Selama ini publik sering kali hanya berfokus pada bahaya kurang tidur. Namun, sebuah studi berskala besar yang diterbitkan dalam jurnal Nature 2026 mengungkapkan temuan krusial: kelebihan tidur ternyata sama berbahayanya bagi tubuh. Riset ini mengonfirmasi bahwa tidur kurang dari 6,4 jam atau lebih dari 7,8 jam per malam dapat mempercepat penuaan biologis pada hampir seluruh sistem organ utama manusia.
Metodologi Kedokteran Sistemik:
- Subjek Penelitian: Menggunakan basis data dari UK Biobank, para peneliti menganalisis rekam medis dari sekitar setengah juta (500.000) orang pada kelompok usia paruh baya hingga lansia.
- Pengukuran Usia Biologis (BAGs): Alih-alih hanya berpatokan pada usia kronologis (tanggal lahir), riset ini mengukur penuaan menggunakan pencitraan (imaging), proteomika, dan metabolomika untuk menghitung Biological Age Gaps (BAGs) pada 23 sistem organ terpisah.
- Grafik Hubungan Huruf U (U-Shaped): Grafik BAGs menunjukkan kurva melengkung menyerupai huruf U, di mana titik kebugaran organ optimal berada tepat di rentang durasi 6,4 hingga 7,8 jam tidur.
Dampak Ekstremitas Durasi Tidur terhadap Kerusakan Organ
Ketidaksesuaian durasi tidur di luar batas ideal memicu jalur patologis yang berbeda antara durasi pendek dan durasi panjang.
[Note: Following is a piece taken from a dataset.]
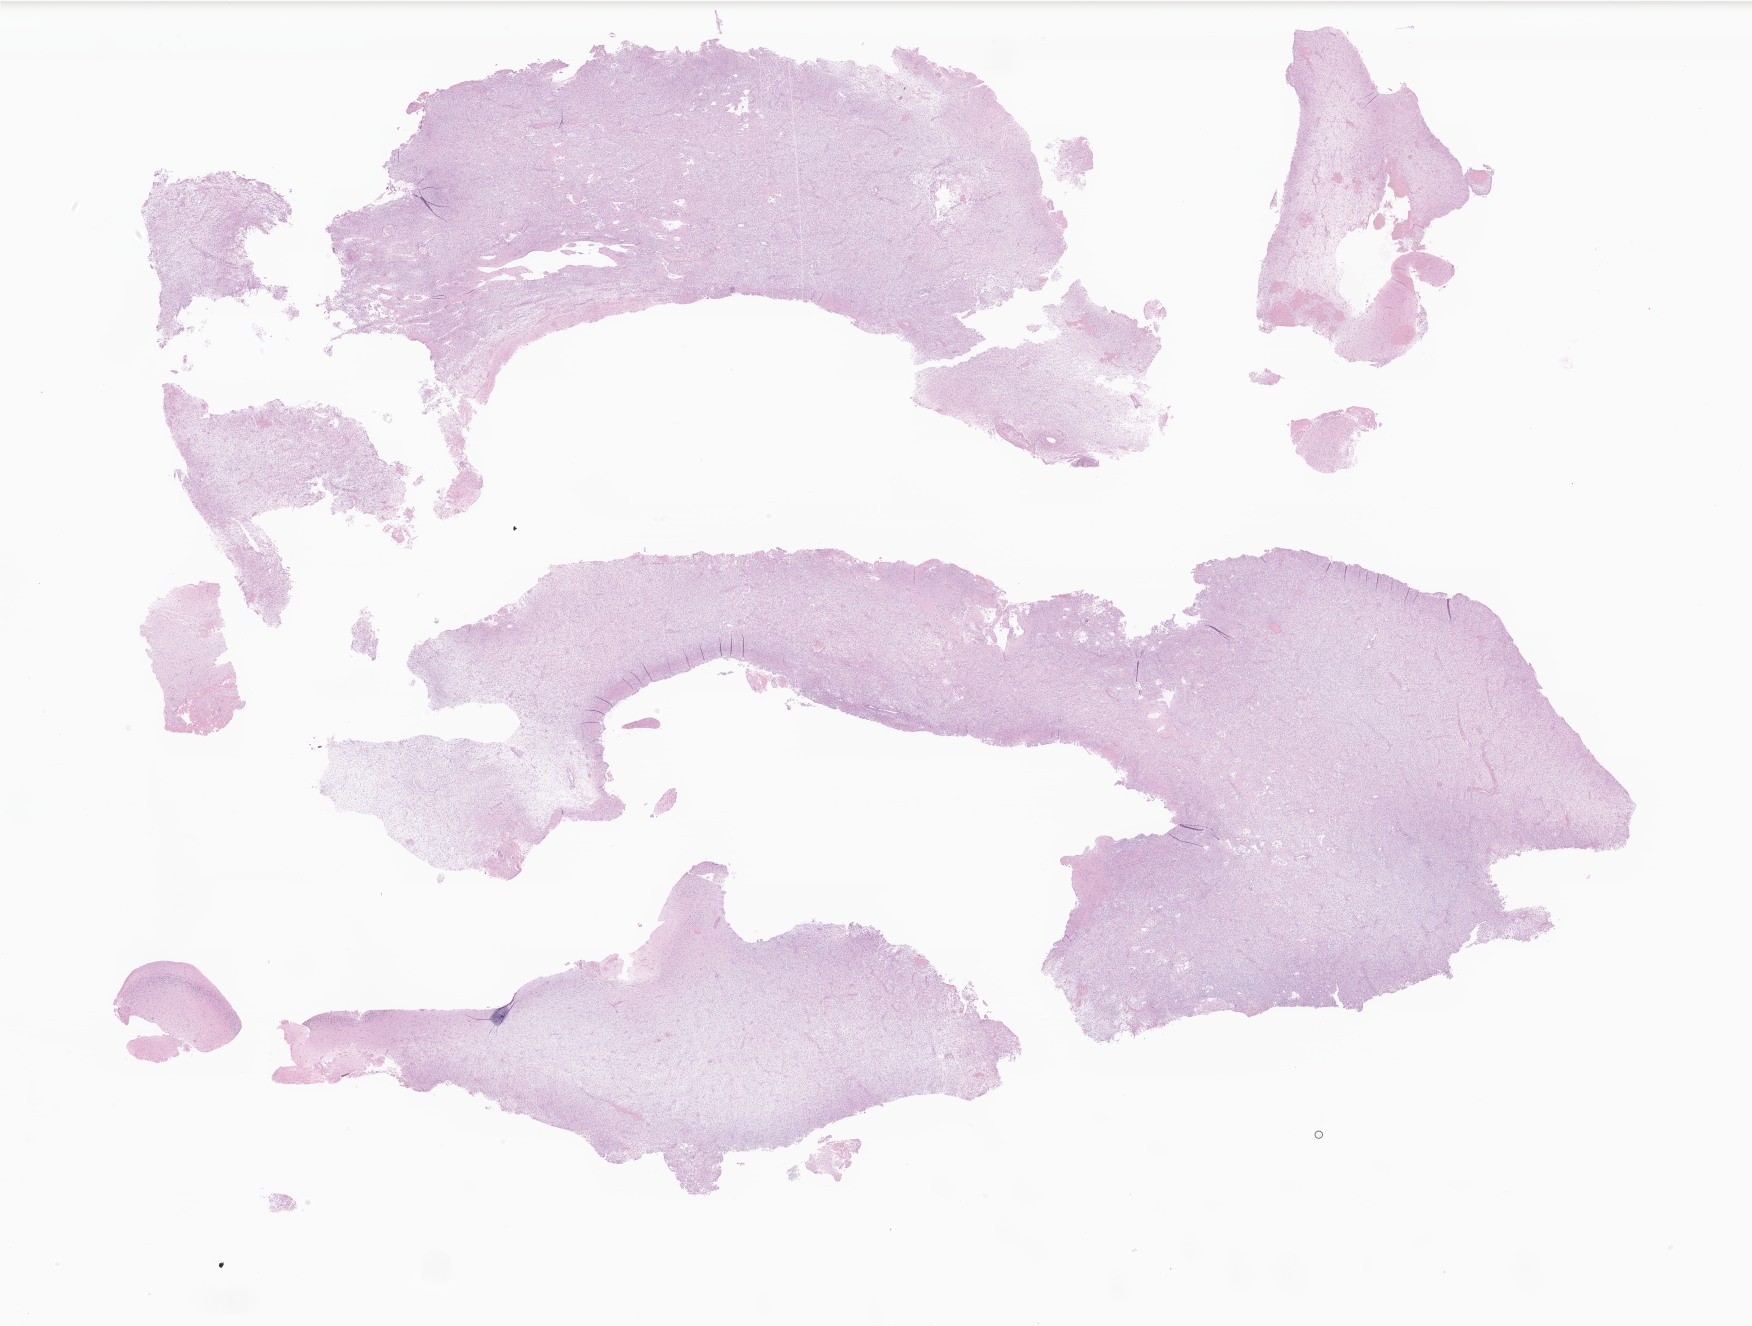
Whole-slide image, hematoxylin and eosin (H&E) stain of tumor tissue from the cerebellum — a low-resolution overview of the entire scanned area, about 29.6 x 22.4 mm; FFPE section. Patient: female, age 38 months.
• diagnosis: Pilocytic astrocytoma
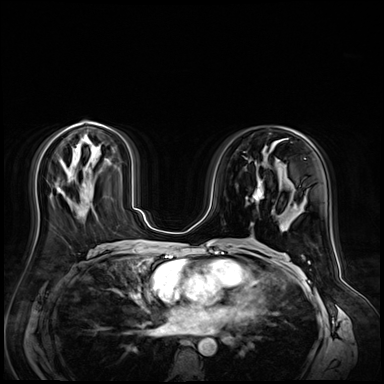
Breast MRI (dynamic contrast-enhanced), one axial slice; position 29 of 72 along the scan axis; dynamic contrast-enhanced series, time point 2 of 9 at this slice position (early post-contrast); 3 T; TE 1.4 ms, TR 4.3 ms; 384 × 384 image matrix, field of view 360 × 360 mm. Female patient.
Outlined on this slice (semi-automatic segmentation, software-assisted and operator-edited):
- enhancing-tissue mask used for the functional tumour volume (all voxels passing the contrast-enhancement thresholds inside the analysis volume; usually the tumour): bounding box [x1, y1, x2, y2] px = [246, 177, 264, 202]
| Kategori Durasi | Manifestasi Penyakit Klinis | Mekanisme Kerusakan Biologis |
|---|---|---|
| Kurang Tidur (Short Sleep < 6.4 Jam) |
Obesitas, diabetes tipe 2, hipertensi, serangan jantung iskemik, aritmia, depresi, gastritis, dan asma. | Memicu lonjakan hormon stres (kortisol), peradangan sistemik kronis, stres oksidatif, serta mengganggu sistem limfatik otak (glymphatic system) dalam membersihkan protein beracun pemicu demensia. |
| Kelebihan Tidur (Long Sleep > 7.8 Jam) |
Penyakit paru obstruktif kronis (PPOK), GERD, kecemasan akut, gangguan neuropsikiatri, dan depresi akhir hayat. | Lebih mencerminkan indikator awal (marker) dari adanya penyakit laten tersembunyi yang belum terdiagnosis, seperti disfungsi metabolik atau degenerasi saraf awal. |
"Temuan bahwa tidur sekitar 6,4–7,8 jam berkorelasi dengan penuaan biologis yang lebih sehat memperkuat gagasan bahwa tidur adalah salah satu faktor gaya hidup yang paling dapat dimodifikasi untuk kesehatan jangka panjang. Kita sering berfokus pada suplemen dan teknologi biohacking tingkat lanjut, tetapi tidur tetap menjadi fondasi utama untuk pemulihan, fungsi mitokondria, dan perbaikan seluler," ungkap Tunc Tiryaki, pendiri London Regenerative Institute Clinics.
Rekomendasi Higienitas Tidur (Sleep Hygiene) dari Para Spesialis
Karena riset membuktikan faktor genetik hanya berpengaruh sedikit pada durasi tidur, pola tidur diidentifikasi sebagai faktor lingkungan yang bisa diubah (modifiable). Dr. Sarathi Bhattacharyya membagikan langkah mitigasinya:
- Konsistensi Jam Bangun: Menjaga jam bangun pagi yang sama setiap hari—termasuk di hari libur—adalah cara paling efektif menyelaraskan ritme sirkadian tubuh.
- Hindari Balas Dendam Tidur (Sleeping In): Mencoba membalas dendam waktu tidur di akhir pekan akibat kurang tidur pada hari kerja justru akan mengacaukan jam biologis dan memperburuk siklus tidur berikutnya.
- Ritual Penurunan Ketegangan (Wind-Down): Batasi paparan cahaya layar (blue light), olahraga berat, serta konsumsi makan dan minum berat menjelang waktu tidur malam.